» WHAT TO DO: Look through the data below and, wherever a line carries the word "nodes", please copy that line.
◆ ◆ ◆
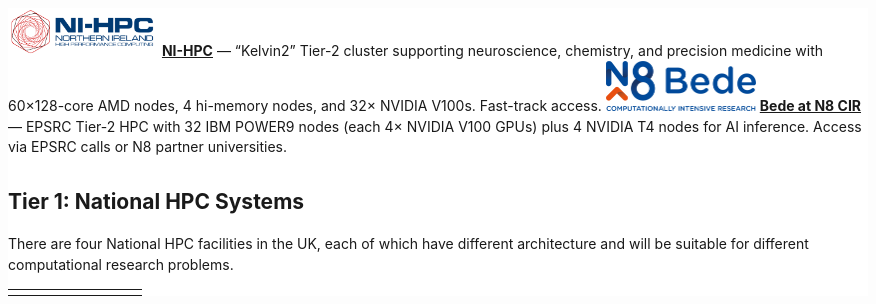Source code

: 
  <tr>
    <td style="text-align:center; vertical-align:middle;">
      <img src="fig/hpc_system_logos/nihpc.png" width="150">
    </td>
    <td style="padding-left:12px; vertical-align:middle;">
      <strong><a href=https://www.ni-hpc.ac.uk/ target="_blank">NI-HPC</a></strong> — “Kelvin2” Tier-2 cluster supporting neuroscience, chemistry, and precision medicine with 60×128-core AMD nodes, 4 hi-memory nodes, and 32× NVIDIA V100s. Fast-track access.
    </td>
  </tr>

  <tr>
    <td style="text-align:center; vertical-align:middle;">
      <img src="fig/hpc_system_logos/bede.png" width="150">
    </td>
    <td style="padding-left:12px; vertical-align:middle;">
      <strong><a href=https://n8cir.org.uk/supporting-research/facilities/nice/ target="_blank">Bede at N8 CIR</a></strong> — EPSRC Tier-2 HPC with 32 IBM POWER9 nodes (each 4× NVIDIA V100 GPUs) plus 4 NVIDIA T4 nodes for AI inference. Access via EPSRC calls or N8 partner universities.
    </td>
  </tr>
</table>



## Tier 1: National HPC Systems

There are four National HPC facilities in the UK, each of which have different architecture and will be suitable for different computational research problems. 

<table style="width:100%; border-collapse:collapse; margin-bottom:1em;">
  <tr>
    <td style="width:120px; text-align:center; vertical-align:middle;">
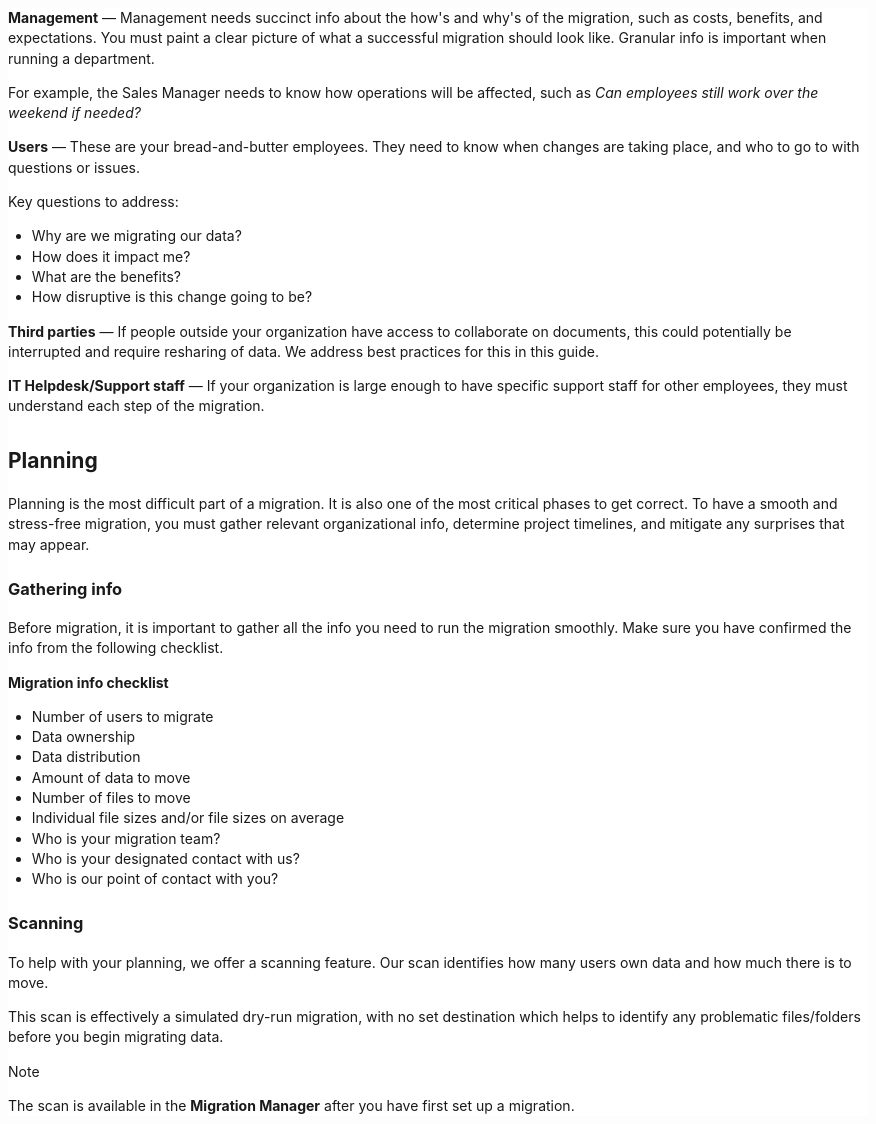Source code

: **Management** — Management needs succinct info about the how's and why's of the migration, such as costs, benefits, and expectations. You must paint a clear picture of what a successful migration should look like. Granular info is important when running a department.

For example, the Sales Manager needs to know how operations will be affected, such as *Can employees still work over the weekend if needed?*

**Users** — These are your bread-and-butter employees. They need to know when changes are taking place, and who to go to with questions or issues.

Key questions to address:

- Why are we migrating our data?
- How does it impact me?
- What are the benefits?
- How disruptive is this change going to be?

**Third parties** — If people outside your organization have access to collaborate on documents, this could potentially be interrupted and require resharing of data. We address best practices for this in this guide.

**IT Helpdesk/Support staff** — If your organization is large enough to have specific support staff for other employees, they must understand each step of the migration.

## Planning
Planning is the most difficult part of a migration. It is also one of the most critical phases to get correct. To have a smooth and stress-free migration, you must gather relevant organizational info, determine project timelines, and mitigate any surprises that may appear.

### Gathering info
Before migration, it is important to gather all the info you need to run the migration smoothly. Make sure you have confirmed the info from the following checklist.

**Migration info checklist**

- Number of users to migrate
- Data ownership
- Data distribution
- Amount of data to move
- Number of files to move
- Individual file sizes and/or file sizes on average
- Who is your migration team?
- Who is your designated contact with us?
- Who is our point of contact with you?

### Scanning

To help with your planning, we offer a scanning feature. Our scan identifies how many users own data and how much there is to move.

This scan is effectively a simulated dry-run migration, with no set destination which helps to identify any problematic files/folders before you begin migrating data.

>[!Note]
>The scan is available in the **Migration Manager** after you have first set up a migration.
◆ ◆ ◆
» ANSWER AREA:
      <strong><a href=https://www.ni-hpc.ac.uk/ target="_blank">NI-HPC</a></strong> — “Kelvin2” Tier-2 cluster supporting neuroscience, chemistry, and precision medicine with 60×128-core AMD nodes, 4 hi-memory nodes, and 32× NVIDIA V100s. Fast-track access.
      <strong><a href=https://n8cir.org.uk/supporting-research/facilities/nice/ target="_blank">Bede at N8 CIR</a></strong> — EPSRC Tier-2 HPC with 32 IBM POWER9 nodes (each 4× NVIDIA V100 GPUs) plus 4 NVIDIA T4 nodes for AI inference. Access via EPSRC calls or N8 partner universities.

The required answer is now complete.